» Complete the following:
• A. Write out the part of the Arthur Ted Powell biography between "- Born: Arthur" and "world's biggest advertisement.", inclusive.
• B. List every field the Arthur Ted Powell biography gives under "Known for".
• C. Pick up the Arthur Ted Powell biography after its final sentence and carry it on.
BEGIN Reading passage
- Born: Arthur Edward Powell February 1947 (age 79) Kingsbury, London, United Kingdom
- Education: Ealing Art College
- Known for: advertising, landscape painting, portrait painting, printmaking, assemblage
- Movement: Abstract expressionism, Auto-destructive art

= Arthur Ted Powell =

British-born advertising art director, landscape/cityscape artist and printmaker

Arthur Edward (Ted) Powell (born 1947) is a British-born advertising art director, landscape/cityscape artist and printmaker living in Melbourne Australia. In 1999, he conceived and directed Ford Global Anthem, the Ford Motor Company's first global television advertising campaign. At the beginning of the 21st century, the commercial was believed to be the world's biggest advertisement.
END Reading passage
BEGIN Dataset records
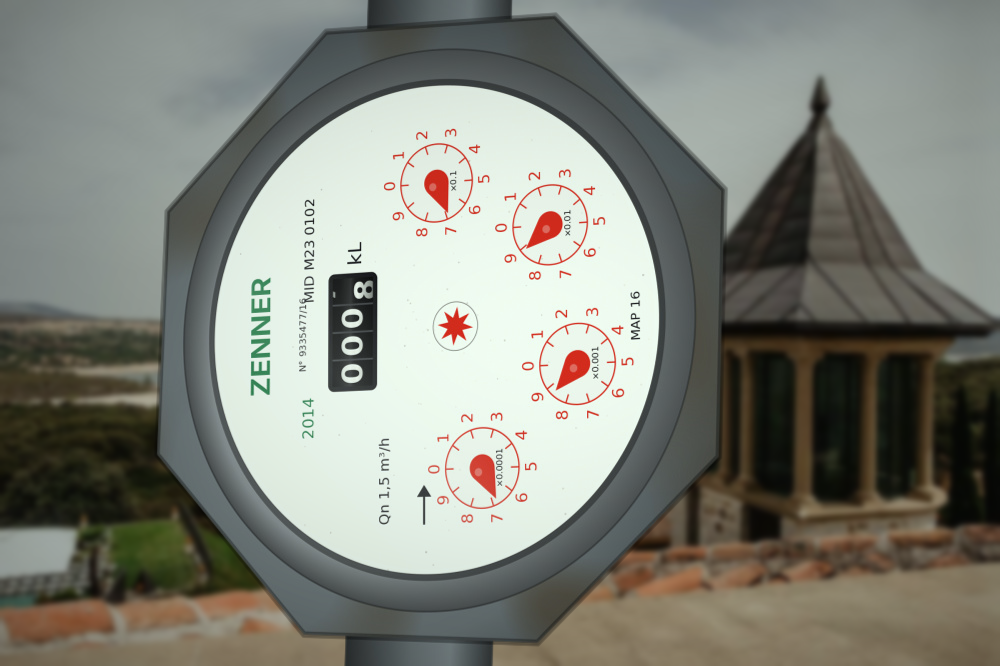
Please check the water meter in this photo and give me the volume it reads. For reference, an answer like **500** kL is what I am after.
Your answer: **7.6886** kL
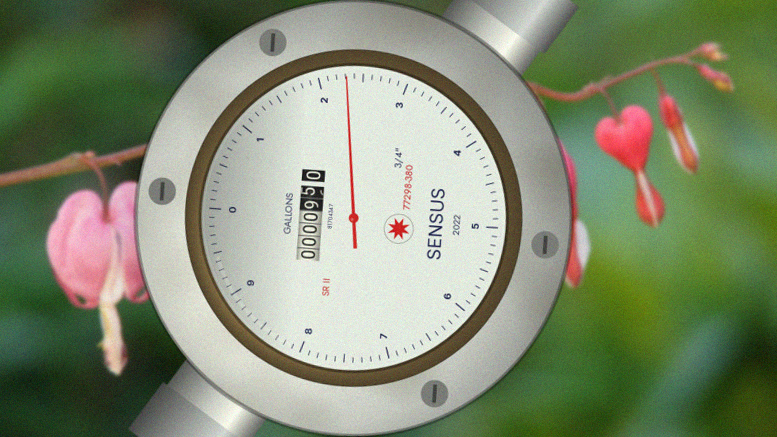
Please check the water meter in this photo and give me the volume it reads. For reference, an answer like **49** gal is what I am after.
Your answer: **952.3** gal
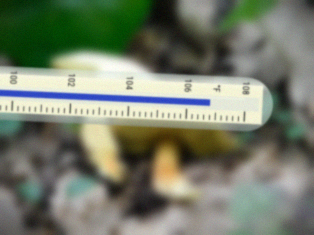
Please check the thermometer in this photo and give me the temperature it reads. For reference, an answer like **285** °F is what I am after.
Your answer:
END Dataset records
BEGIN Dataset records
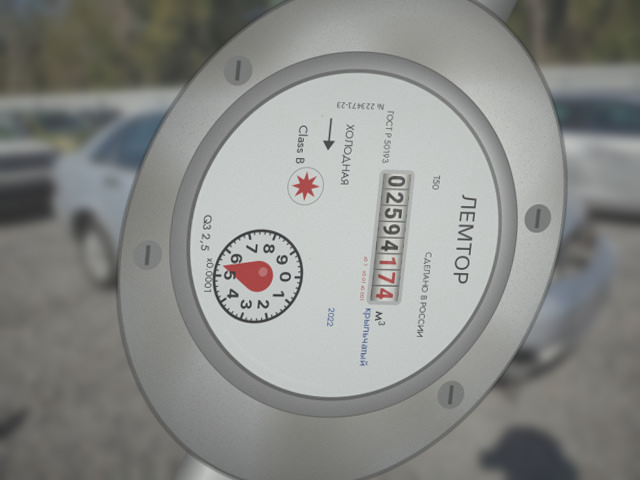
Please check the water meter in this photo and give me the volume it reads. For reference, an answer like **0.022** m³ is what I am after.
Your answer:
END Dataset records
» Responses to the exercise:
• A.
- Born: Arthur Edward Powell February 1947 (age 79) Kingsbury, London, United Kingdom
- Education: Ealing Art College
- Known for: advertising, landscape painting, portrait painting, printmaking, assemblage
- Movement: Abstract expressionism, Auto-destructive art

= Arthur Ted Powell =

British-born advertising art director, landscape/cityscape artist and printmaker

Arthur Edward (Ted) Powell (born 1947) is a British-born advertising art director, landscape/cityscape artist and printmaker living in Melbourne Australia. In 1999, he conceived and directed Ford Global Anthem, the Ford Motor Company's first global television advertising campaign. At the beginning of the 21st century, the commercial was believed to be the world's biggest advertisement.

• B.
- advertising
- landscape painting
- portrait painting
- printmaking
- assemblage

• C.
==Early life and education==

Powell was born and raised in Neasden, a working-class suburb of London, the only son of an electrical engineer and his wife, a box assembler at National Cash Register (NCR) in Brent Cross. He was educated at John Kelly Boys' Technology College (now Crest Boys' Academy) in Neasden.

Powell studied Fine Art and Advertising Design at Ealing Art College in West London from 1963 to 1968. He was a student in Roy Ascott's experimental 'Groundcourse', a method as influential as it was unorthodox in its approach to teaching art. The radical curricula and behaviourist experiments at Ealing between 1961 and 1964 made it one of the most controversial art courses in the history of British art education.

While Powell was a student at Ealing, he worked part-time as a cel painter on the 90-minute Beatles' animated movie Yellow Submarine (1968), designed by Heinz Edelmann and directed by George Dunning. He was one of 'a team of mostly young, unsung artists [who] toiled away in rinky-dink offices in Soho Square, London, for nearly a year' 'working long .... shifts in the ink and paint department.' He mostly painted cels for Lucy in the Sky with Diamonds and Nowhere Man sequences.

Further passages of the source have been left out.